4 November 2014 The United Nations World Health Organization (WHO) released new guidelines today aimed at reducing the number deaths related to opioid overdose covering a range of drugs – from morphine and heroin to painkillers such as oxycodone – that claim nearly 70,000 lives each year.
The guidelines recommend expanding access of the inexpensive medication naloxone, “which can completely reverse the effects of opioid overdose and prevent deaths due to opioid overdose.”
According to WHO, currently only 10 percent of an estimated 15 million people who suffer from opioid dependence receive treatment.

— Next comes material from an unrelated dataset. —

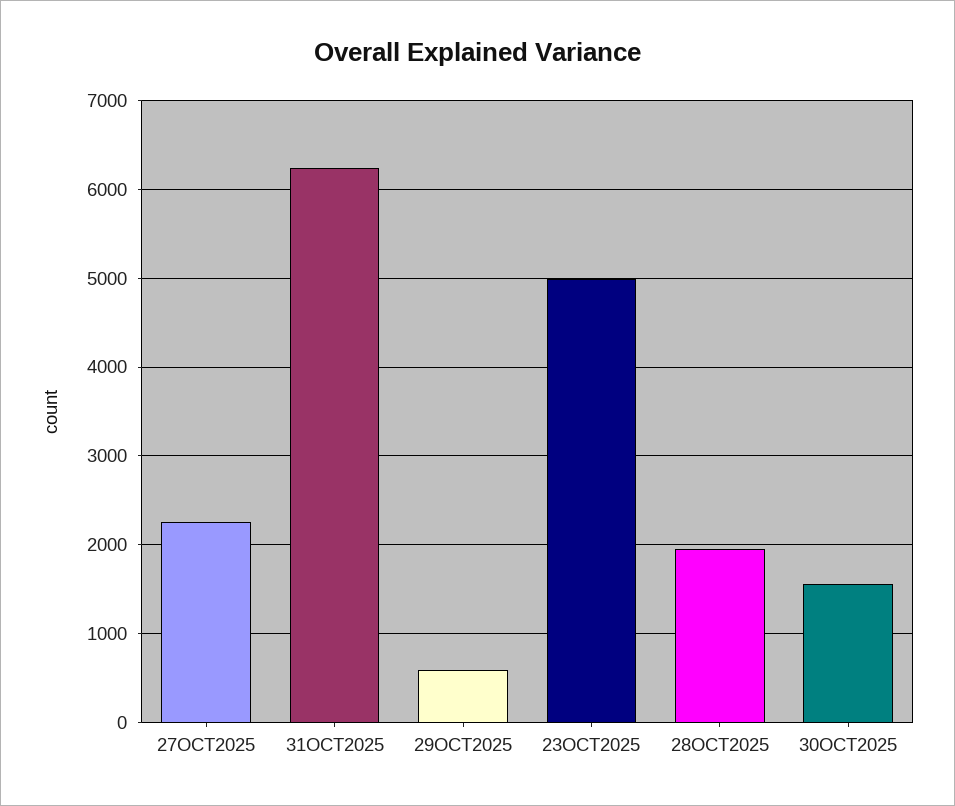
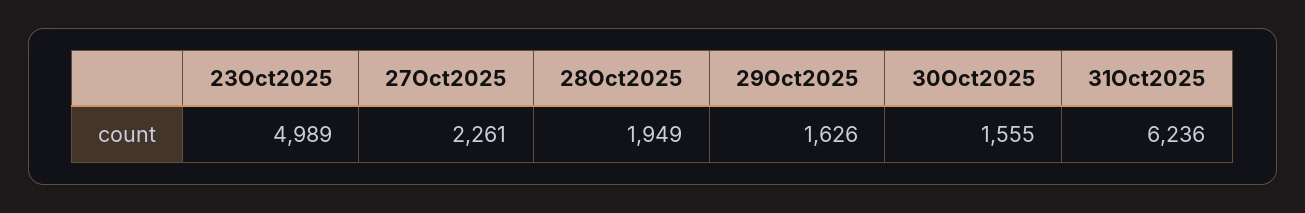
29OCT2025: 600 -> 1626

“Worldwide, an estimated 69,000 people die from opioid overdose each year,” WHO reported. “The number of opioid overdoses has risen in recent years, in part due to the increased use of opioids in the management of chronic pain.”
“In 2010, an estimated 16,651 people died from an overdose of prescription opioids in the United States of America alone,” it said.

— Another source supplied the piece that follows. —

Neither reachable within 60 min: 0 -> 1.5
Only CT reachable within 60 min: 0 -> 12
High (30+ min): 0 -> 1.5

WHO recommended that naloxone be made available to people likely to witness an opioid overdose, as well as training in the management of opioid overdose. Naloxone can be injected or administered intra-nasally and has minimal effects in people who have not used opioids.
In recent years, WHO said, a number of programmes around the world have shown that providing naloxone to people likely to witness an opioid overdose, in combination with training on the use of naloxone and on the resuscitation of people having an opioid overdose could substantially reduce the deaths resulting from opioid overdose.
“A recent survey in the United States found that the distribution of approximately 50,000 naloxone kits through local opioid overdose prevention programmes had resulted in more than 10,000 uses to reverse overdoses,” it said.
A policy of providing naloxone to people at risk of opioid overdose as well as to people likely to witness an opioid overdose has been in place in Scotland since 2011 and in a number of jurisdictions in the United States. Ireland has also announced this as a national policy.
The majority of people dependent on opioids use illicitly cultivated and manufactured heroin, but an increasing proportion use prescription opioids. There has been a trend in the last 10 years to use opioids in the management of chronic non-cancer pain, such as back pain.
In 2012, the UN Economic and Social Council (ECOSOC) called on WHO, in collaboration with the UN Office on Drugs and Crime (UNODC) to provide advice and guidance, based on scientific evidence, on preventing mortality from drug overdose, in particular opioid overdose.